The next clip picked up in the middle of an ongoing conversation -- they frequently faded in and out of detection, and appeared randomly and never in any conceivable order. It was as if the wave itself was focused on bringing the most important information across the multiverse.

Wanda was seated at the edge of a large bed next to the man she called her husband in the television world. Erik wasn’t certain if they were truly married (or if Vision could rightly be called human), and the clip seemed to be from another time.

Wanda looked much younger than she did in the other sequences. Her hair was different, her makeup different, her clothes unusual and different from anything Erik had ever seen. Most of the scenes had been from decades he’d lived through and now he had to wonder if the universe next door was somehow ahead of his own.

Vision was saying something about humor when Wanda responded.

“No, he’s not really injured.”

Erik took a deep breath. Her accent -- she hadn’t had an accent in any of the other pieces of video in the CMBR as of yet. She’d sounded like Peter, American born and raised. Except, if Erik remembered correctly Peter wasn’t born in America -- he was born in Hungary, which was the last place Erik had ever seen Magda before he had left chasing after his demons. Was the alternate version of Wanda from Eastern Europe as well?

“It’s not that kind of show.”

Their conversation veered from whatever show they had been referencing as Vision asked Wanda about talking through her grief.

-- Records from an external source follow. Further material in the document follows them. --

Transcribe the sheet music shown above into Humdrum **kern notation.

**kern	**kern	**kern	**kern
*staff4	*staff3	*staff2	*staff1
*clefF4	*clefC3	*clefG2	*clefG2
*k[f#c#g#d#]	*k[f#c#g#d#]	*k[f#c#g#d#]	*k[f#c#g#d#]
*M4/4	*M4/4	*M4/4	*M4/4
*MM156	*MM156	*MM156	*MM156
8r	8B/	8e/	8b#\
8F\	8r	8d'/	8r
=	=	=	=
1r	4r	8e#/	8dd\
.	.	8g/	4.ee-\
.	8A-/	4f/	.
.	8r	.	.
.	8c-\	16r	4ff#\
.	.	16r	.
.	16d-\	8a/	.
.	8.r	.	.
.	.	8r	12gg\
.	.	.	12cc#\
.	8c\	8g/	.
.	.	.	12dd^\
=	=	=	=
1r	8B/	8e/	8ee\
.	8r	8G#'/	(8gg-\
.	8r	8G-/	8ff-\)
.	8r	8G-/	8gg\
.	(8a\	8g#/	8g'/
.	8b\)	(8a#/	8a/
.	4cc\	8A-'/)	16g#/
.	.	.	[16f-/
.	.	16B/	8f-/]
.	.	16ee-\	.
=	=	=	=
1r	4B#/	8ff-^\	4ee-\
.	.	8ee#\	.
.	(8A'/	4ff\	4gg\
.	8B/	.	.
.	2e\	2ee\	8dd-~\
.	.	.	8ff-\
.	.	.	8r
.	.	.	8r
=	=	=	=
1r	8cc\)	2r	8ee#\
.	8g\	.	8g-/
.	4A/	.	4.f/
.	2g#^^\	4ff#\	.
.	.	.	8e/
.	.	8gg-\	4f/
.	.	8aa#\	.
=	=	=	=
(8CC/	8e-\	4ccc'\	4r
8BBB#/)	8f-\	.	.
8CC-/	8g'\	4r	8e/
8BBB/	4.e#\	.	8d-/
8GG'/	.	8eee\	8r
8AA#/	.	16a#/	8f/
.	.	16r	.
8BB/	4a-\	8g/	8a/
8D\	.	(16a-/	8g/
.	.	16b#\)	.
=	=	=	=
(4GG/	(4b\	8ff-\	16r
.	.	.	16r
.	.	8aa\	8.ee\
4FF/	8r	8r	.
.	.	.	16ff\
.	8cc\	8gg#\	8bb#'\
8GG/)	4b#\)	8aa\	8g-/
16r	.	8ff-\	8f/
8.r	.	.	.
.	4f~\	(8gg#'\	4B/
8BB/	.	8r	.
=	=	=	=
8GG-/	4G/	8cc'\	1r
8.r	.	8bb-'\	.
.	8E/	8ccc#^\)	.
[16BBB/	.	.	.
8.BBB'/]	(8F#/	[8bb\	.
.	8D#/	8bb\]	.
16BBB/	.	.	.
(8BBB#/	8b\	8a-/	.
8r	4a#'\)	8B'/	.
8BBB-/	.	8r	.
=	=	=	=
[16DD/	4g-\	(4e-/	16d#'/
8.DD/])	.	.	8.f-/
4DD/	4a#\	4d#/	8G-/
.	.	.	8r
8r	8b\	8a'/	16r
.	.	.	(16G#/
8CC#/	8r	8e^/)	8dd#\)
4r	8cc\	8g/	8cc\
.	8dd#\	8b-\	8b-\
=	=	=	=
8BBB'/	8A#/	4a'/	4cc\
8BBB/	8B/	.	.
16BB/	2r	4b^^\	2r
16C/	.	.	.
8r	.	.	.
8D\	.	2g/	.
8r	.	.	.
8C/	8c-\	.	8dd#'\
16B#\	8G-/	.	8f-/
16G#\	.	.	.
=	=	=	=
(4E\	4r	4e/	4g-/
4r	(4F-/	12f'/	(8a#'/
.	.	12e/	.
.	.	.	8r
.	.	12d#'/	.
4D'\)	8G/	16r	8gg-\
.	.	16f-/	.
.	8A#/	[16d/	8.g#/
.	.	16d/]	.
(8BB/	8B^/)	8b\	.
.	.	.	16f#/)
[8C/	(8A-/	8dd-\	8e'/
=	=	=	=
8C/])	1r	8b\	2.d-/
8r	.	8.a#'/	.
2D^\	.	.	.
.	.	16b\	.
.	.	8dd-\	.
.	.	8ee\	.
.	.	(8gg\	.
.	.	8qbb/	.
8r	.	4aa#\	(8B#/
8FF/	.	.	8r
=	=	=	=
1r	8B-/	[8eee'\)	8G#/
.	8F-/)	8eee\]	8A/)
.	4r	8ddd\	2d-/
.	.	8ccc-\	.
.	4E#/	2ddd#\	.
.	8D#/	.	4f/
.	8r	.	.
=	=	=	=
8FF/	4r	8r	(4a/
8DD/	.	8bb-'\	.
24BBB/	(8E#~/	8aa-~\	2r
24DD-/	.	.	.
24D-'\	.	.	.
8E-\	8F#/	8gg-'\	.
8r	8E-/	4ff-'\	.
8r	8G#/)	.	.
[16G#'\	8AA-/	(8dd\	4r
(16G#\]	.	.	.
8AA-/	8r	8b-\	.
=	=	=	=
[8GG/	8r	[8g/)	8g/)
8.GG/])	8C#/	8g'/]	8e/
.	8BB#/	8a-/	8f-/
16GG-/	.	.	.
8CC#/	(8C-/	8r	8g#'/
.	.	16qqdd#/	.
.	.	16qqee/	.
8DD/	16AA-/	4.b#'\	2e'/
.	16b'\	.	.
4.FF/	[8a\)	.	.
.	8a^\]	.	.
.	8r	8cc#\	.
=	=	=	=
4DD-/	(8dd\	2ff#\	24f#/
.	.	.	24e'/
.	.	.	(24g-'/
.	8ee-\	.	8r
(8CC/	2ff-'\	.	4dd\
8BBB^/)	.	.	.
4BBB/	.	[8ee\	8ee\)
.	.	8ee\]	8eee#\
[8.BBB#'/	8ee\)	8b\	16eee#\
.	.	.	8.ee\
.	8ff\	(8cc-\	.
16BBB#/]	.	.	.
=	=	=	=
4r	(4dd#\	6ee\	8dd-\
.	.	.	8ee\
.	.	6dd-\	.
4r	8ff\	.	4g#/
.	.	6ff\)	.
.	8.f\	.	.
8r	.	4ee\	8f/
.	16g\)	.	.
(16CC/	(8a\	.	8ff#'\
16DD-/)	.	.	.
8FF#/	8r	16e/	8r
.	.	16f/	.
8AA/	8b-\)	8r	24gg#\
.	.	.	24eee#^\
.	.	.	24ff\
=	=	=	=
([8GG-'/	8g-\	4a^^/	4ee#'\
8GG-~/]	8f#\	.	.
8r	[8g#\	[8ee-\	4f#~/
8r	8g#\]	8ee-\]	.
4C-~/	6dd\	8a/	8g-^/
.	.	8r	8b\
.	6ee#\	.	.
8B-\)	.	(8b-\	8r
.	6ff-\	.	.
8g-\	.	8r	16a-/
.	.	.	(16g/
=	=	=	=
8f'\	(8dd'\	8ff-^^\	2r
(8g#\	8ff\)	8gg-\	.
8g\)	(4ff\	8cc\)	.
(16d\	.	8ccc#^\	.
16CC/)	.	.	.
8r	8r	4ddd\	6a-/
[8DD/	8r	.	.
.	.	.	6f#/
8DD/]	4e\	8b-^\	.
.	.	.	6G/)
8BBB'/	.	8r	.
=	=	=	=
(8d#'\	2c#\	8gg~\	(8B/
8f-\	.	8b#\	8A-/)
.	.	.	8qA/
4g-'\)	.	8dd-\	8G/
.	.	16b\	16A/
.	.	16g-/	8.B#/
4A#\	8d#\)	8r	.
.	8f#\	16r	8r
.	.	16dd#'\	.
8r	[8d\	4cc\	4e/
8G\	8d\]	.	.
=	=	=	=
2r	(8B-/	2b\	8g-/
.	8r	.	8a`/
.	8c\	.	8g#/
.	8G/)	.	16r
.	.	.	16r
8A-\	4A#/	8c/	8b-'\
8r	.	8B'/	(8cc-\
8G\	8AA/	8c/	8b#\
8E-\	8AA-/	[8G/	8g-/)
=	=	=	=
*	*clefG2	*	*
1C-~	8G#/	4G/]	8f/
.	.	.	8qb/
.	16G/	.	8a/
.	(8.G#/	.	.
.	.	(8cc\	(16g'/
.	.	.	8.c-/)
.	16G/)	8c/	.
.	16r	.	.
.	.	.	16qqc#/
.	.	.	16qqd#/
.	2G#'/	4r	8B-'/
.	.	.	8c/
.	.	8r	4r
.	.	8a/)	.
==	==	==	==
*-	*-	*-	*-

Erik wondered briefly if “seeing him again” was a reference to her own version of Peter. If her surprise at Peter’s appearance on her doorstep was any indication, Wanda’s Pietro may have been dead for quite some time.

Like Peter’s Wanda.

“It’s just like this wave, washing over me again and again. It knocks me down, and when I try to stand up it just comes for me again. And I can’t…” Wanda paused and Erik held his breath. Wanda may not have been his daughter but it sounded like they were perhaps more alike than he initially believed. His own grief was a wave, never ending, and when he tried to fight it he always ended up hurting those closest to him.

Charles... Raven...

Peter.

“It’s just going to drown me.”

The clip ended abruptly there and Erik ejected the tape. He mulled Wanda’s words over and over in his mind, thinking of his own mistakes and his own grief that he had carried since he was a child. Perhaps Wanda also carried a grief so heavy she couldn’t fight it.

Erik vowed then, as he filed the videotape away, that no matter what happened when they reached Wanda’s universe -- he was going to protect her too.